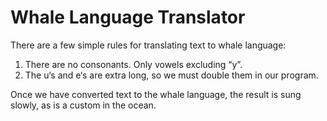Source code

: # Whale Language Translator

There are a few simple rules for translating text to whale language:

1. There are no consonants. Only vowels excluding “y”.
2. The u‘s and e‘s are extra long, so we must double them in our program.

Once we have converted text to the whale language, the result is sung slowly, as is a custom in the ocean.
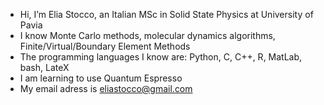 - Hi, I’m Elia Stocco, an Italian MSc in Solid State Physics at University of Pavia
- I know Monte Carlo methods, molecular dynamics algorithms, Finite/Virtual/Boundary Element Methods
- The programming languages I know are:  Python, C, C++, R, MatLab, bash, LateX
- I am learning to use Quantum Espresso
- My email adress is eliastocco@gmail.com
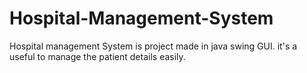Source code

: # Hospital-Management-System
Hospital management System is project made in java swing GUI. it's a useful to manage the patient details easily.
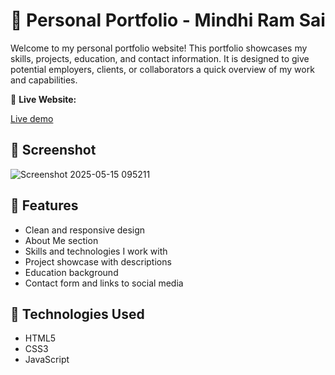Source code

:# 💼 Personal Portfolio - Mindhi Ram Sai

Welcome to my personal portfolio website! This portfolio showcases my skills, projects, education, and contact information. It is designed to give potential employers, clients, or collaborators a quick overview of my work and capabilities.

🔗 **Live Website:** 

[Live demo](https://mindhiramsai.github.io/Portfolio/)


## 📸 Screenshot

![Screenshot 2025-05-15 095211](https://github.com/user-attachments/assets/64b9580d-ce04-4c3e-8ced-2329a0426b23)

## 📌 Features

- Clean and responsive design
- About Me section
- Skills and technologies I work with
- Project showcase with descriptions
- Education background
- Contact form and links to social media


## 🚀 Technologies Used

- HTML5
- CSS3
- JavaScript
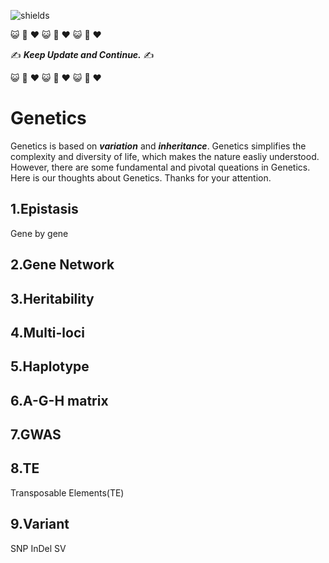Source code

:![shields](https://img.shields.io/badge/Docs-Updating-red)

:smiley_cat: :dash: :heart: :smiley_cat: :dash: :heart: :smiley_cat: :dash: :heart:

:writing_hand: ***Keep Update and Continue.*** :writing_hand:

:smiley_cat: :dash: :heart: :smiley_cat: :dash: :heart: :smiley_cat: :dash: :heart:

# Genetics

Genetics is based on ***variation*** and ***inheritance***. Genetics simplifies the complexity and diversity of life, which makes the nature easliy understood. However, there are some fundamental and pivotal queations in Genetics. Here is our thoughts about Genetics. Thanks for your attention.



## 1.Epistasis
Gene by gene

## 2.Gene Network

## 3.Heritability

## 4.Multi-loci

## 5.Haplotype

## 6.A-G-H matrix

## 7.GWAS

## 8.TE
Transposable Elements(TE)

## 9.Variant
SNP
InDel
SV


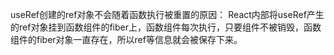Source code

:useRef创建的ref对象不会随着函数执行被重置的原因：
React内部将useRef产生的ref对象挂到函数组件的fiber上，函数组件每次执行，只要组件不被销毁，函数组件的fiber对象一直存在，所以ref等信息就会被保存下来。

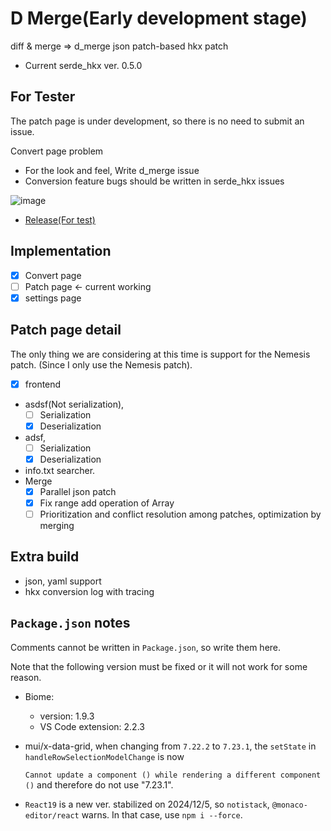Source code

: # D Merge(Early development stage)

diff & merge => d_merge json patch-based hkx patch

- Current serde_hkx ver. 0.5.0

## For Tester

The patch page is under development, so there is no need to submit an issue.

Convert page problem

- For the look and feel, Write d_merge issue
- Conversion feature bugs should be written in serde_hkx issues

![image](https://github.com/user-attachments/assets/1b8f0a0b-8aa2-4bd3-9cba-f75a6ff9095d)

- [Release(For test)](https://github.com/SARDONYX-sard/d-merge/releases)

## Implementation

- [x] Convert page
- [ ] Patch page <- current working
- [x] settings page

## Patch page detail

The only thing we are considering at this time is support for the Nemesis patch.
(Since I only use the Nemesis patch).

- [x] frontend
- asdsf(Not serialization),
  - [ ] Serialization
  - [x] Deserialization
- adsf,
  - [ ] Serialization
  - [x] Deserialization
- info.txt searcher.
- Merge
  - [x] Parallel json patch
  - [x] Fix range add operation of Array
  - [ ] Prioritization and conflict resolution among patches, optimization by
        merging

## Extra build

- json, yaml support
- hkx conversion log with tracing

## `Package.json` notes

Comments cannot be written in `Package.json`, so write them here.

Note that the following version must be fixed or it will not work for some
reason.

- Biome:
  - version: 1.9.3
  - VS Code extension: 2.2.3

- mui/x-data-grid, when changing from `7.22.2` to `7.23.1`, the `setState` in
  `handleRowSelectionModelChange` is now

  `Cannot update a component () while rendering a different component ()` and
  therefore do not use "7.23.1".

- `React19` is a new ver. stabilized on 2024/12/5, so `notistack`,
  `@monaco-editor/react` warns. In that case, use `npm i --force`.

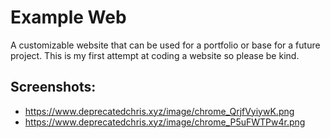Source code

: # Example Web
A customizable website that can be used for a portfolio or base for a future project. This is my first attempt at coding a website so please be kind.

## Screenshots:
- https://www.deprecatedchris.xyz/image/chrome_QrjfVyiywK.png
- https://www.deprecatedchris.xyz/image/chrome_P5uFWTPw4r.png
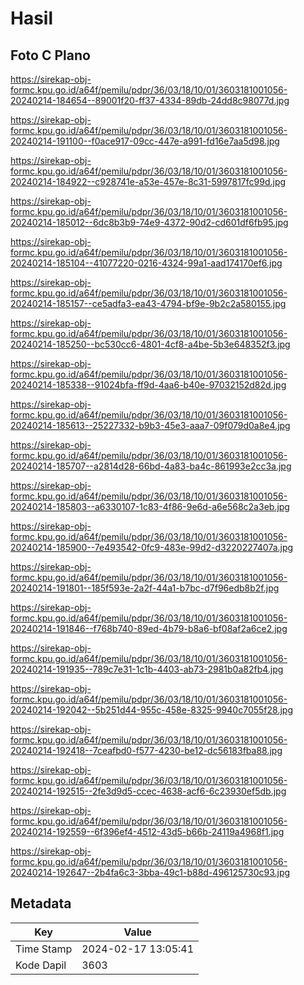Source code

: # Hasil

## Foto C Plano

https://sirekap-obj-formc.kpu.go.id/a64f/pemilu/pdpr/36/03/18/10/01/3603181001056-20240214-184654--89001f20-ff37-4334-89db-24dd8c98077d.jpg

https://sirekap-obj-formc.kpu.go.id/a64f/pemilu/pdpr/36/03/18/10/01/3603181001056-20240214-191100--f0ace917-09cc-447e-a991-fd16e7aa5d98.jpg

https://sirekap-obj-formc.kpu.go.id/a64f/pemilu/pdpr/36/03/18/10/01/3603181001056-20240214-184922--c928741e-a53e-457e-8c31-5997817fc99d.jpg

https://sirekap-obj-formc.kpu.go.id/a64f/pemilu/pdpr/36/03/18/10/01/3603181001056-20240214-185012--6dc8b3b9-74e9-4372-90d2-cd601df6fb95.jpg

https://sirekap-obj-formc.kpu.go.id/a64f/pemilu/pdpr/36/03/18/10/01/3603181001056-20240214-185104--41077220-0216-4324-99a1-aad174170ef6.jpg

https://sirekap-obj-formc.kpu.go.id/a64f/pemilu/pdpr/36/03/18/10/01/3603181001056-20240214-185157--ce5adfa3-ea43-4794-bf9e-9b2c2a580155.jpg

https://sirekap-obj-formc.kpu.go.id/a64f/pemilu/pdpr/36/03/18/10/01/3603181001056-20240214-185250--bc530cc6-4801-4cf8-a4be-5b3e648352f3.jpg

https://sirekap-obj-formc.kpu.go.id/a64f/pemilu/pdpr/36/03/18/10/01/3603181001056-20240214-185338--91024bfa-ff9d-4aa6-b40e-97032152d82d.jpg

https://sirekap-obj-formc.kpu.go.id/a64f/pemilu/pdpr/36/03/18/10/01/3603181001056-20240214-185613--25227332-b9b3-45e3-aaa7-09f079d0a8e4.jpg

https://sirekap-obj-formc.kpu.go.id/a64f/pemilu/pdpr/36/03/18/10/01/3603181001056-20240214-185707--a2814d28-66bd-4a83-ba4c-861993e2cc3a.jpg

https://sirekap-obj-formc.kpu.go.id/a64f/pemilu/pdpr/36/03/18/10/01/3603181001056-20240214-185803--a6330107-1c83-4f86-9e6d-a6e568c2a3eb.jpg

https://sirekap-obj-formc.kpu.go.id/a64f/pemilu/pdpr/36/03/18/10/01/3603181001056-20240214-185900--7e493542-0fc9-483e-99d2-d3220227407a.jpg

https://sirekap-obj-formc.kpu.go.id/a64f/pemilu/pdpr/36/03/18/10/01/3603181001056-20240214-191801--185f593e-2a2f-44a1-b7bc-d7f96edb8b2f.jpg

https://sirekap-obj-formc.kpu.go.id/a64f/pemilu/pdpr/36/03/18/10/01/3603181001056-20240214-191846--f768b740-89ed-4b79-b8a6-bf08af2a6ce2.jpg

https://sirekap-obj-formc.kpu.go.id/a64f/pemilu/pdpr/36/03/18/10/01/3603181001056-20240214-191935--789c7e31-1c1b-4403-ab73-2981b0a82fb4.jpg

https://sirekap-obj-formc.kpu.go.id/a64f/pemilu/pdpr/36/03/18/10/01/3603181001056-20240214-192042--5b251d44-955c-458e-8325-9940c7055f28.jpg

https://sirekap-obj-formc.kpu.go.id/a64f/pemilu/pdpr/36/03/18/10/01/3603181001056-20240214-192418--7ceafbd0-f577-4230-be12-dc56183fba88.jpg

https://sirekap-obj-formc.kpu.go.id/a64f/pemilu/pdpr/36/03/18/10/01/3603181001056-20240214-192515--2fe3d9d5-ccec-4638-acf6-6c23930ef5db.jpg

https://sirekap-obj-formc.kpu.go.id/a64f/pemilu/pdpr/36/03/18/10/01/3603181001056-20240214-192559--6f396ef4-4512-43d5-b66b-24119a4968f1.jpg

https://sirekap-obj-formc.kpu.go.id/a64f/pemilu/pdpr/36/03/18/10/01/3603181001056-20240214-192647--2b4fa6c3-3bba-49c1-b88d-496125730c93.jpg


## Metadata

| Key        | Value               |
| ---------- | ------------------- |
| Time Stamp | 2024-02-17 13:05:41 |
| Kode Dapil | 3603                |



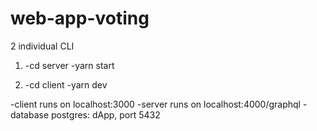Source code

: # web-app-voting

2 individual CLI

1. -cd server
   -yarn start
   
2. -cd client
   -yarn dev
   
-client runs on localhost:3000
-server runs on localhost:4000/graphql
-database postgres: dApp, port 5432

> **PROMPT**:
Beginning at the line above with "- [x] Fix range add operation of Array" and finishing at the line with "therefore do not", return each line exactly and return nothing else.

> **TASK ANSWER**:
  - [x] Fix range add operation of Array
  - [ ] Prioritization and conflict resolution among patches, optimization by
        merging

## Extra build

- json, yaml support
- hkx conversion log with tracing

## `Package.json` notes

Comments cannot be written in `Package.json`, so write them here.

Note that the following version must be fixed or it will not work for some
reason.

- Biome:
  - version: 1.9.3
  - VS Code extension: 2.2.3

- mui/x-data-grid, when changing from `7.22.2` to `7.23.1`, the `setState` in
  `handleRowSelectionModelChange` is now

  `Cannot update a component () while rendering a different component ()` and
  therefore do not use "7.23.1".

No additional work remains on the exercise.